Assignment: Repeat the lines from the one containing "por majstri Eon." to the one containing "cilan precizan komunikadon.", with both of those lines included, and nothing else.

Source material:

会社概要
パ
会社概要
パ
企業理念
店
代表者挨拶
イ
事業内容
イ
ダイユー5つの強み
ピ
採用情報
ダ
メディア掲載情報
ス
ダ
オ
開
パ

==

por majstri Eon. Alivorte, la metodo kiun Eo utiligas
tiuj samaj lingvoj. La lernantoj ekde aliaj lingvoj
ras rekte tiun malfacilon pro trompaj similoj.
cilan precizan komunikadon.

Output:
por majstri Eon. Alivorte, la metodo kiun Eo utiligas
tiuj samaj lingvoj. La lernantoj ekde aliaj lingvoj
ras rekte tiun malfacilon pro trompaj similoj.
cilan precizan komunikadon.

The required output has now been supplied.